Source material ::
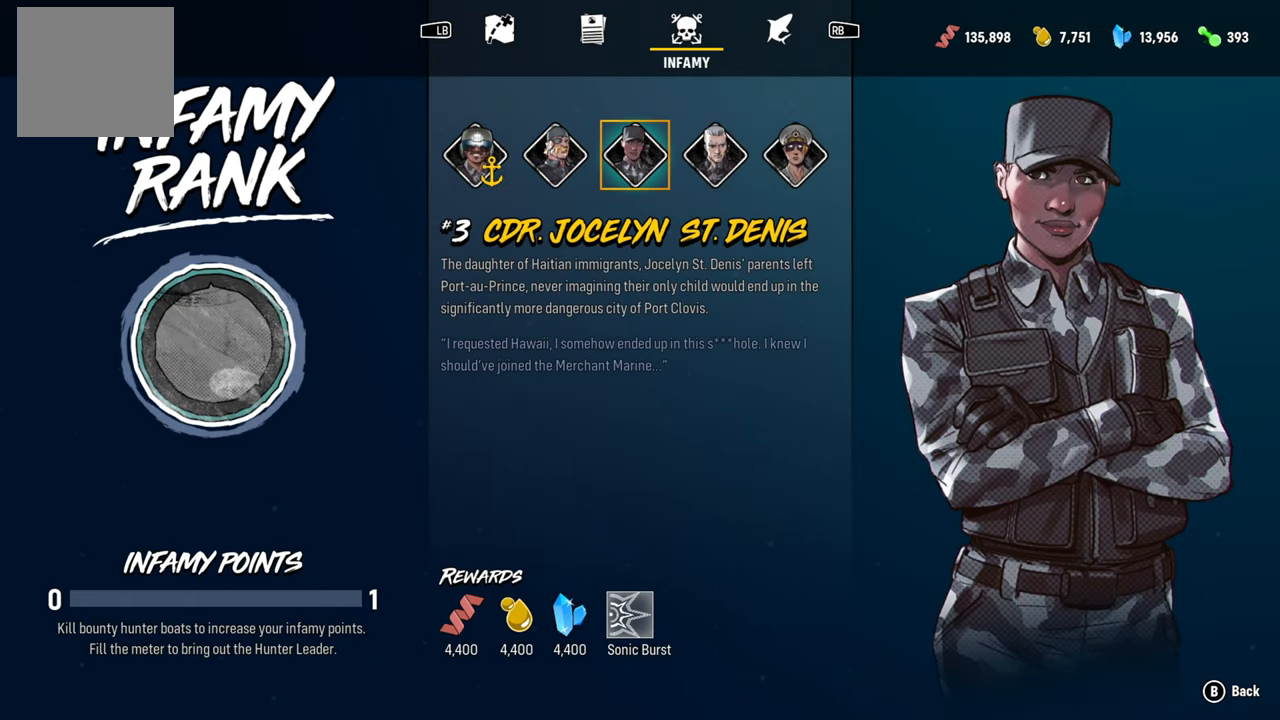
{"buttons": [], "left_stick": "center", "right_stick": "center", "events": [[220, "DPAD_RIGHT", "down"], [400, "DPAD_RIGHT", "up"]]}
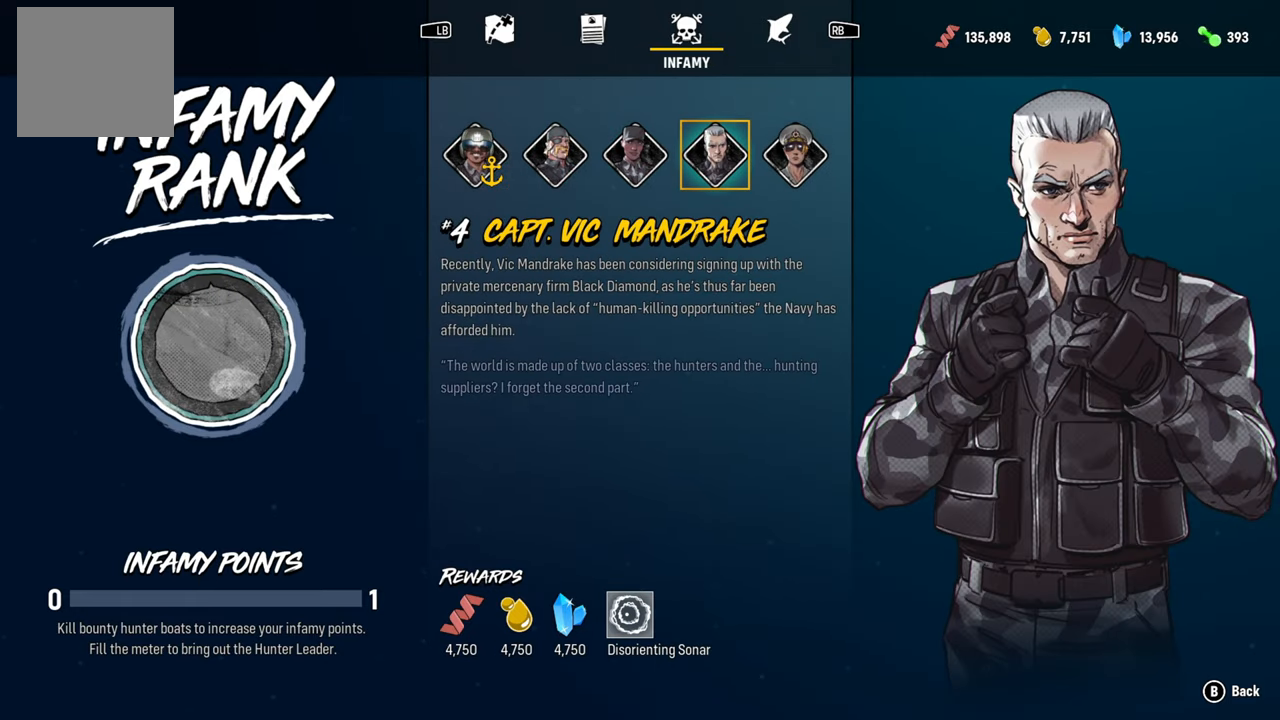
{"buttons": [], "left_stick": "center", "right_stick": "center", "events": []}
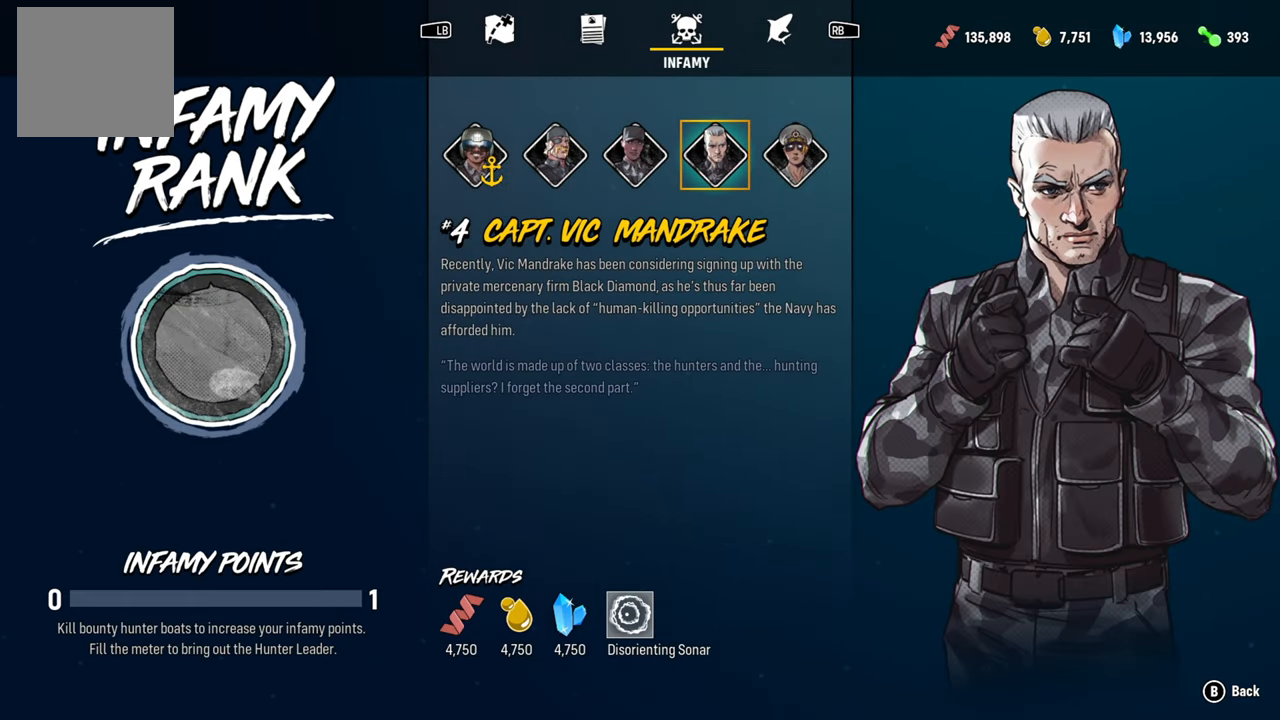
{"buttons": [], "left_stick": "center", "right_stick": "center", "events": [[20, "DPAD_LEFT", "down"], [160, "DPAD_LEFT", "up"]]}
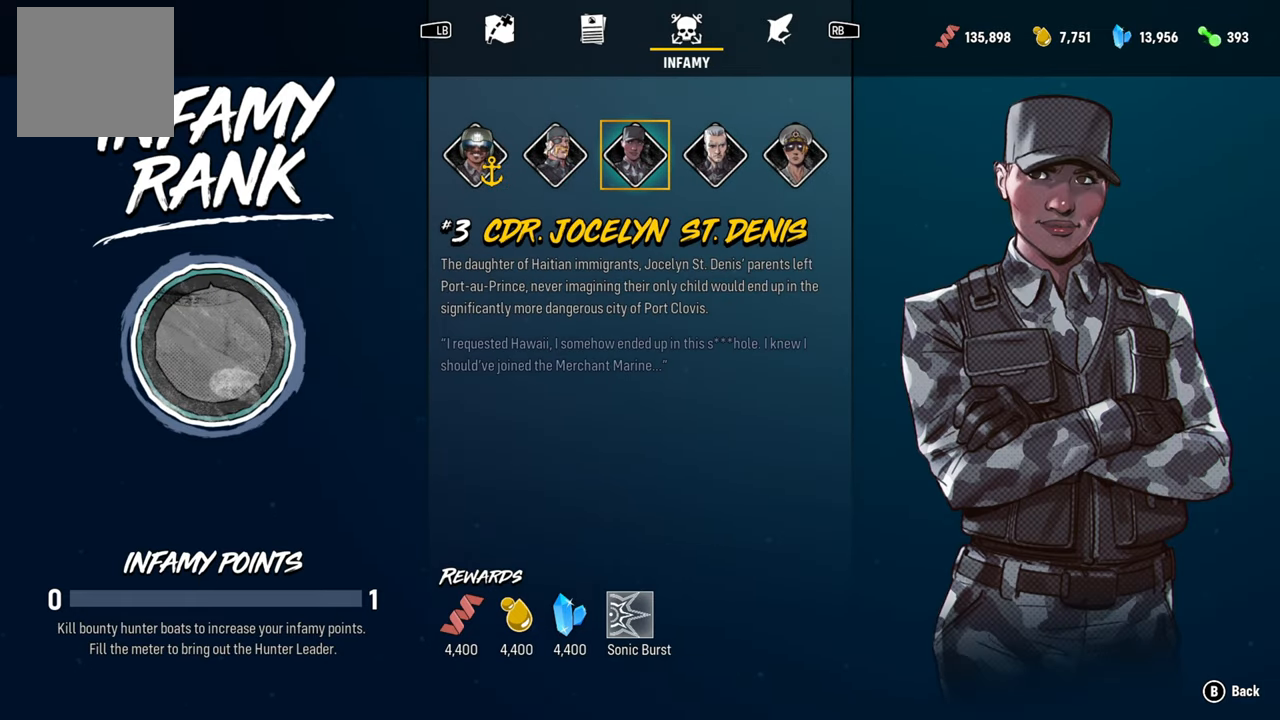
{"buttons": ["DPAD_RIGHT"], "left_stick": "center", "right_stick": "center", "events": [[140, "DPAD_RIGHT", "down"], [280, "DPAD_RIGHT", "up"], [420, "DPAD_RIGHT", "down"]]}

Your task :: Copy all of the listing word for word, minus the images.

Task solution ::
{"buttons": [], "left_stick": "center", "right_stick": "center", "events": [[220, "DPAD_RIGHT", "down"], [400, "DPAD_RIGHT", "up"]]}
{"buttons": [], "left_stick": "center", "right_stick": "center", "events": []}
{"buttons": [], "left_stick": "center", "right_stick": "center", "events": [[20, "DPAD_LEFT", "down"], [160, "DPAD_LEFT", "up"]]}
{"buttons": ["DPAD_RIGHT"], "left_stick": "center", "right_stick": "center", "events": [[140, "DPAD_RIGHT", "down"], [280, "DPAD_RIGHT", "up"], [420, "DPAD_RIGHT", "down"]]}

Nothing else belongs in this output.